Understanding Clusters

A cluster, plainly: multiple physical machines wired together with fast networking so they act as one larger pool of compute and memory for a single job, instead of several separate computers doing separate jobs.

Real datacenter clustering

NVIDIA's DGX and rack-scale systems (DGX H100, GB200 NVL72) connect GPUs with NVLink/NVSwitch inside a node and InfiniBand between nodes — purpose-built, extremely high-bandwidth links that let dozens or hundreds of GPUs share one addressable memory pool and stay synchronized with microsecond-scale latency. Software like NVIDIA's NCCL library coordinates the GPUs so a huge model can be split across all of them with only a small efficiency loss. These systems are engineered as a single product: matched cooling, matched power delivery, vendor-supported firmware.

NVIDIA DGX H100 (8x H100 node) NVIDIA press image

2x DGX H100 nodes over NVLink + InfiniBand (a real cluster)

GPU / systemNVIDIA DGX H100 (8x H100 node) × 2
Combined memory1,280 GB
Total price$700,000
17,000 W sustained draw
🏠 = 14.17x an average home (~1,200W continuous)
🔋 = drains a 90 kWh EV battery in 5.29 hrs

A pile of desktop cards

Consumer GPUs (RTX 40- and 50-series) have no NVLink — NVIDIA removed it after the RTX 3090 — so multiple cards in one desktop talk over ordinary PCIe, routed through the CPU. That's dramatically slower for GPU-to-GPU traffic than NVLink, and there's no unified memory: each card's VRAM stays separate, so software has to manually shard the model and pay a communication penalty every step. A normal home electrical circuit (15-20A/120V, roughly 1,800-2,400W) becomes the hard ceiling long before you run out of PCIe slots.

NVIDIA GeForce RTX 5090 NVIDIA press image

4x RTX 5090 in one desktop case (a pile of desktop cards)
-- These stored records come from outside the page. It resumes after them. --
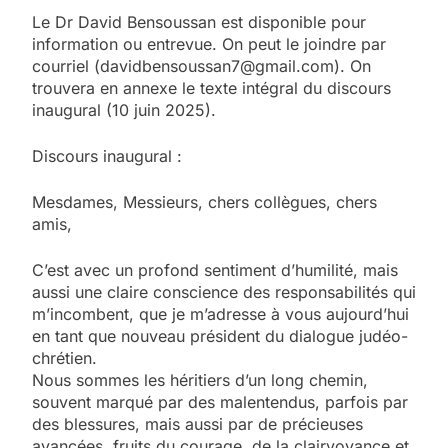
Le Dr David Bensoussan est disponible pour
information ou entrevue. On peut le joindre par
courriel (davidbensoussan7@gmail.com). On
trouvera en annexe le texte intégral du discours
inaugural (10 juin 2025).
Discours inaugural :
Mesdames, Messieurs, chers collègues, chers
amis,
C’est avec un profond sentiment d’humilité, mais
aussi une claire conscience des responsabilités qui
m’incombent, que je m’adresse à vous aujourd’hui
en tant que nouveau président du dialogue judéo-
chrétien.
Nous sommes les héritiers d’un long chemin,
souvent marqué par des malentendus, parfois par
des blessures, mais aussi par de précieuses
avancées, fruits du courage, de la clairvoyance et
GPU / systemNVIDIA GeForce RTX 5090 × 4
Combined memory128 GB
GPU cost$7,996
Host system (est.)$4,000
Total price$11,996
2,550 W sustained draw
🏠 = 2.12x an average home (~1,200W continuous)
🔋 = drains a 90 kWh EV battery in 35.29 hrs
These 4 cards do NOT share memory. A model has to be manually split across them over ordinary PCIe, which is far slower than NVLink, and there's no vendor support for this as a unified system.
The honest difference: the DGX cluster above costs 58x more than the pile of desktop cards, but its 1,280GB behaves as one real, fast, vendor-supported memory pool. The desktop pile's 128GB is really four separate 32GB pools that a model must be hand-split across — it is not a substitute for a cluster, just several computers sharing a case.